Since the Oakland, California, school district was taken over by the state in 2003, it has closed 20 public schools and opened over 40 charters. Every school they closed has a majority of Black or Brown students. When school board members voted to stop closing schools last year, the county superintendent threatened to replace them and stop paying their salaries. The majority on the school board folded and now intend to close 6 more schools by the end of this school year.

The battle is whether the community or the corporations will control the schools. Hundreds of speakers at every school board meeting since January have demanded that no schools be closed. Parents, teachers and the community have occupied Parker Elementary since it was closed, making this the longest school occupation in US history.

Oakland is the poster child for the new “rentership society” that corporations are imposing across the country. Sixty percent of rental housing and 90% of rental apartments in the city are controlled by corporations. The city is financing massive market-rate housing in communities where families have lived for generations. These communities are what’s left of the old industrial era working class that has been made redundant by technology. As rent goes through the roof, the school district closes the schools that anchor these communities. Real estate developers move in, take over the closed schools, and re-open them as charters or even as private rental housing!

School vouchers, like charters, speed up the death spiral of public schools by draining money away from public education.
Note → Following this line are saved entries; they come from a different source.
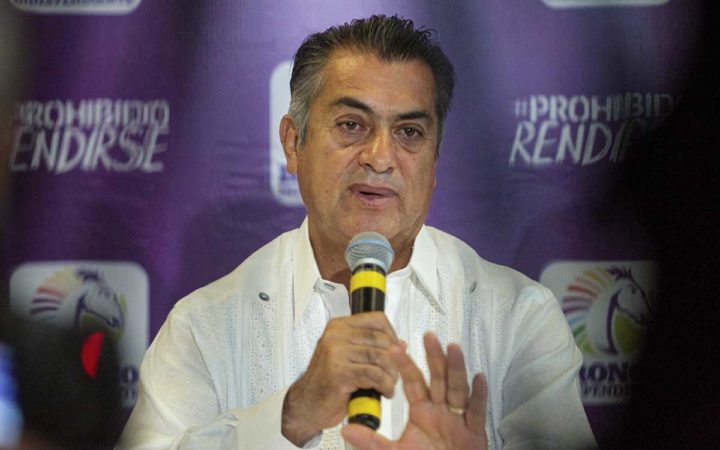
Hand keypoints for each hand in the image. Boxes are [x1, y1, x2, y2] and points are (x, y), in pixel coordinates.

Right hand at [282, 312, 399, 445]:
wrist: (307, 404)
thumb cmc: (328, 382)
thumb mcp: (350, 358)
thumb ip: (372, 348)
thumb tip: (401, 344)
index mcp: (338, 327)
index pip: (377, 320)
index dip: (392, 335)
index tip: (395, 351)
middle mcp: (336, 335)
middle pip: (382, 339)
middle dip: (395, 359)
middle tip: (394, 374)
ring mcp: (336, 352)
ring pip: (381, 357)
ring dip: (391, 375)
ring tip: (389, 384)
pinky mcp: (340, 372)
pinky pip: (374, 374)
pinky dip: (385, 385)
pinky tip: (384, 392)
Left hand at [342, 333, 487, 449]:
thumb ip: (372, 442)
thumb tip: (348, 429)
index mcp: (423, 411)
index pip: (413, 382)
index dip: (405, 365)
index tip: (394, 348)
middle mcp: (441, 410)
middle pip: (438, 378)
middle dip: (434, 357)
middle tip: (428, 336)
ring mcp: (458, 418)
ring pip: (458, 388)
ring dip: (456, 368)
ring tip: (453, 348)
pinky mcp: (474, 431)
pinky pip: (477, 410)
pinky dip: (479, 394)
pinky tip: (478, 377)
Arizona has just passed the country’s most extreme voucher law. This law gives parents a $7000 per child voucher to move out of public schools. The voucher is a debit card that can be used to pay for private schools, religious schools, homeschool expenses, tutoring, online classes and now “micro-schools”.
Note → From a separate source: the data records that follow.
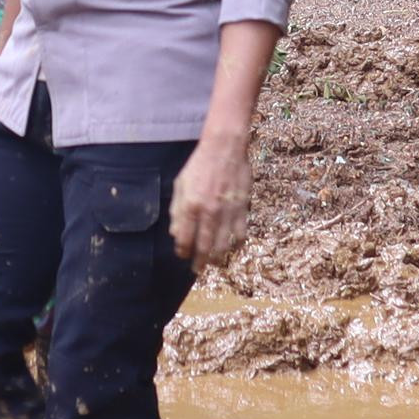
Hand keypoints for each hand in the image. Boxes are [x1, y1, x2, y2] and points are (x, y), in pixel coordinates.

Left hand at [171, 131, 255, 267]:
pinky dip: (236, 245)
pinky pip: (241, 234)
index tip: (182, 255)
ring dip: (217, 258)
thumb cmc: (199, 165)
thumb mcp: (181, 185)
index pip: (185, 239)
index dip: (183, 251)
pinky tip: (232, 248)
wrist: (224, 149)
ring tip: (213, 262)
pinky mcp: (242, 209)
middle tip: (197, 269)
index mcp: (190, 206)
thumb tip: (176, 233)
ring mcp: (227, 213)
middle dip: (199, 262)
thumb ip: (177, 210)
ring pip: (223, 245)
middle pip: (204, 247)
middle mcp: (209, 213)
The government in West Virginia has proposed a Hope Scholarship voucher of $4300, which can be used for micro-pod and parochial schools. This violates the state constitution. Teachers, parents and students are fighting this through an injunction.

Micro-schools emerged during COVID, when small groups of affluent parents pooled resources to hire teachers. The Orlando Sentinel in Florida in 2017 found massive voucher expansion led to the creation of low-cost and low-quality "voucher schools": private schools inexpensive enough that low-income parents could cover their tuition with voucher funds alone, but so poorly regulated that repeated problems arose. Schools were set up in decrepit strip malls, violated health and safety requirements, and hired teachers without credentials. Such micro-schools often take the money and disappear. Vouchers, charters and micro-schools re-establish segregated schools since they claim to be private and no longer under public control.
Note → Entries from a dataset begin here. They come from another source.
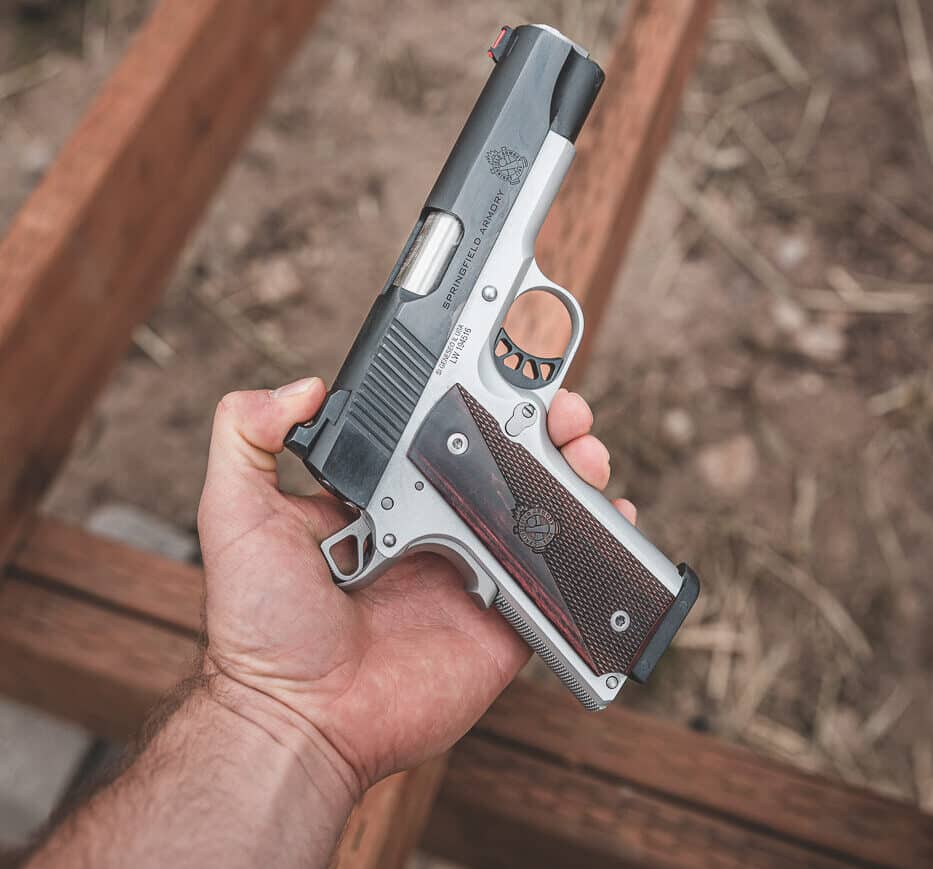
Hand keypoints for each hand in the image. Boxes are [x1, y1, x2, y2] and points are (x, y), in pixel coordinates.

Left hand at [197, 377, 635, 800]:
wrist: (303, 718)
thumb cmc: (263, 625)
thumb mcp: (236, 515)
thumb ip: (247, 437)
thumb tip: (297, 385)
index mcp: (382, 497)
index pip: (436, 431)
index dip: (470, 396)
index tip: (496, 365)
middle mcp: (430, 525)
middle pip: (498, 461)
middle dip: (536, 423)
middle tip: (557, 404)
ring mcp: (470, 569)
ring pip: (535, 506)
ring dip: (569, 467)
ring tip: (582, 443)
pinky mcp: (503, 615)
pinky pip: (557, 574)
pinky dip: (591, 542)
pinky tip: (611, 511)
Taking the Offensive Against Fascism

Government in the US is mostly under the control of corporations and their private property. Fascists rally the genuine anger of people against the government, and then project that the way forward is a corporate dictatorship, like slavery was. The reality, however, is that only government can guarantee basic human rights and needs. Revolutionaries today recognize that the people must compel government to do this.

Tyrants tried to destroy ideas quite often in the past, but the people with those ideas revolted against them and destroyed them instead. Education is always political because it is a battle over ideology, knowledge, power, and the future.

Once people recognize that buzzwords simply disguise corporate business plans, they reject these notions and take the offensive. This step requires revolutionaries to regularly expose the specific concrete issues of class, white supremacy and political power that lurk behind every school crisis, and which block our imagination and ability to unite for our kids, and their future.